The problem, he institute out when he eventually reconnected with her through Facebook, was that she didn't really call up him.

"She said, 'I don't think I was ever your girlfriend,' " Patrick said. "I was devastated. I said, 'Really? We were in the same homeroom together all through junior high school. Our last names started with the same letter.' "

So whether any locals remember Patrick when he opens for Gabriel Iglesias on Sunday at the Times-Union Eye for the Performing Arts is anybody's guess, he joked last week during a phone interview from the tour motorcoach in Atlanta.

"Possibly it's because I go by my beginning and middle name," he said. "My last proper noun is Midkiff, but I don't use information technology because it never gets spelled right."

Patrick, 36, who has only been doing stand up-up for three years, said he is genuinely excited about playing Jacksonville, the last of four Florida stops he'll be making with Iglesias, who is known equally the "fluffy comic in the Hawaiian T-shirt" and for the phrase, "I'm not fat … I'one thousand fluffy."

"There are peachy memories in Florida," said Patrick, who lived in Lakeland before and after living hither, "and Jacksonville is where I got my bearings in life."
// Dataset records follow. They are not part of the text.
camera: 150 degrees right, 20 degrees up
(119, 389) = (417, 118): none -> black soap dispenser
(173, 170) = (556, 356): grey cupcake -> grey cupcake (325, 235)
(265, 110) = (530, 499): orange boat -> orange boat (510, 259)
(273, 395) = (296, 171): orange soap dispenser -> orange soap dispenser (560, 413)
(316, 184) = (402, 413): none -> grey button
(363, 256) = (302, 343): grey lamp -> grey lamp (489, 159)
The route to comedy has certainly been a circuitous one for him. He was working in Nashville, Tenn., in a music direction part when a band they represented got an offering to appear in the 2005 flick "Yours, Mine and Ours."
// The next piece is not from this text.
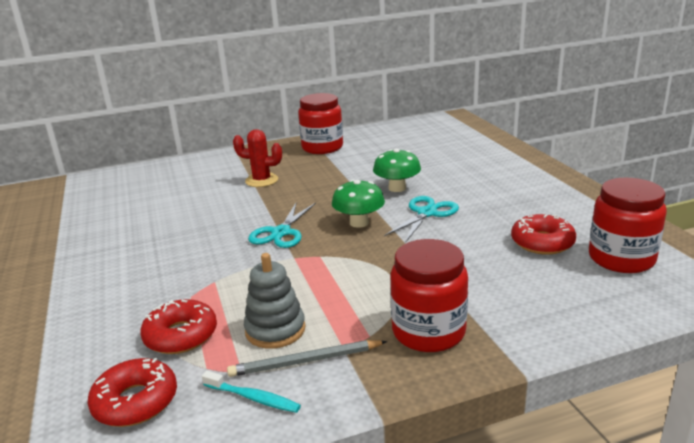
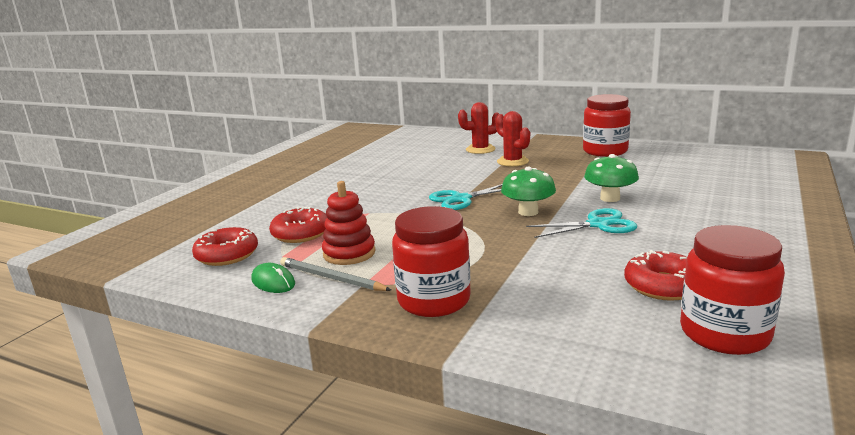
camera: 45 degrees right, 5 degrees down
(208, 177) = (480, 149): none -> red cactus
(253, 398) = (273, 282): turquoise toothbrush -> green mouse
(275, 330) = (349, 253): grey stacking toy -> red stacking toy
After spending time on a film ready, Patrick decided he would "venture off and pursue the artistic side of me," he said.

So he moved to Los Angeles, where he discovered, "I couldn't beget acting classes, so I decided to hang out at The Comedy Store, where I could watch and have something for nothing."
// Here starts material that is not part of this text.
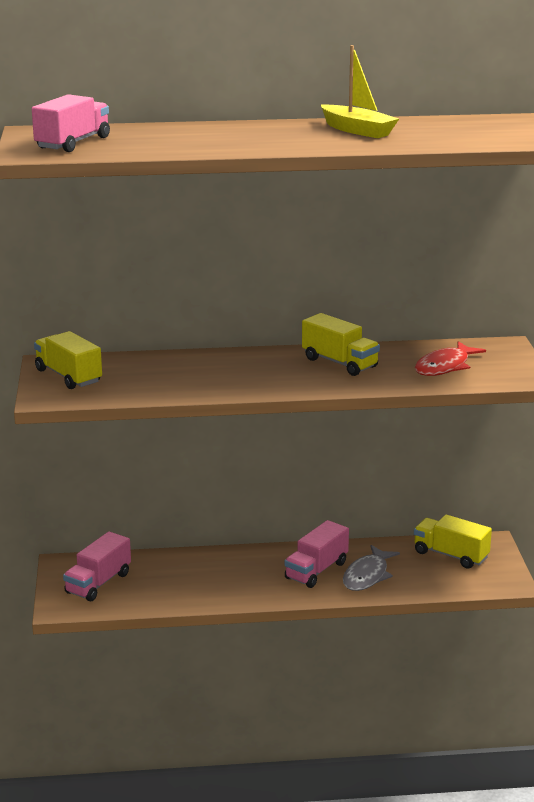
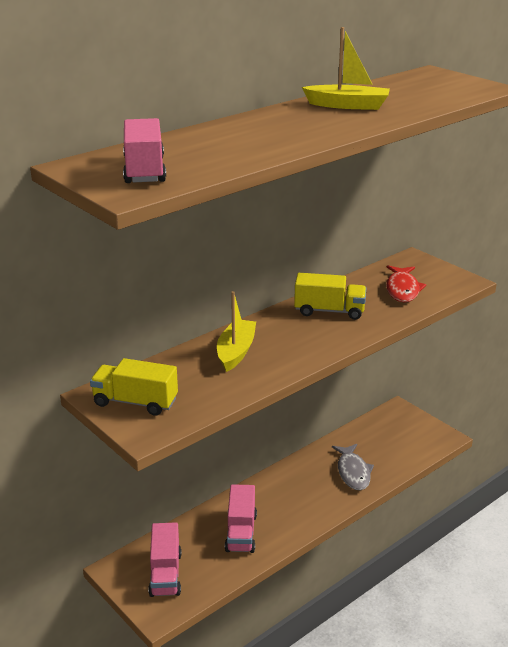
camera: 35 degrees left, 5 degrees up
(203, 367) = (236, 352): none -> yellow boat
(316, 570) = (315, 484): pink truck -> pink truck (241, 532)
(450, 555) = (385, 431): yellow truck -> none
He couldn't become a job there, however, considering owner Mitzi Shore would only hire comedians, even if it involved answering phones or running the box office. But when a managing director noticed "nursing assistant" on Patrick's resume, Patrick was all of a sudden "in" - well, sort of. Shore needed a caregiver, but wouldn't accept help from a nursing assistant.

" 'Nosotros have to trick her into thinking you're a comedian,' they said, and so I moved in with her and took care of her," Patrick said. "Every time she told me I needed to get onstage, we had to come upward with some alibi about how virtually I'm yet working on my material."

While at The Comedy Store, he began doing spider web marketing campaigns for several comedians. The social networking service MySpace hired him to work equally a comedy content producer, and that's how Patrick met Iglesias.

In 2009, he left MySpace to go director of online marketing for Iglesias, who eventually challenged him to come up upwardly with a 5-minute stand-upwardly routine. He gave Patrick two weeks to practice information technology, then allowed him to open a sold-out evidence at the Hard Rock Cafe in Orlando. In that location were 2,000 people in the audience.

"I did OK," Patrick said of his March 2010 debut. "That's not the normal start for whatever comedian. At present large crowds don't intimidate me."

Patrick described his sense of humor as "very silly. I'm real lighthearted, and make lots of light-headed comparisons nigh life. It'south observational sense of humor."

About an hour after the interview, Patrick sent an e-mail that said, "I joked about some friends hopefully remembering me, simply some sometime friends from inferior high school actually wrote to say they were coming to the testify. They can, nevertheless, expect the aforementioned level of maturity in my jokes at present as the ones I told in junior loftier."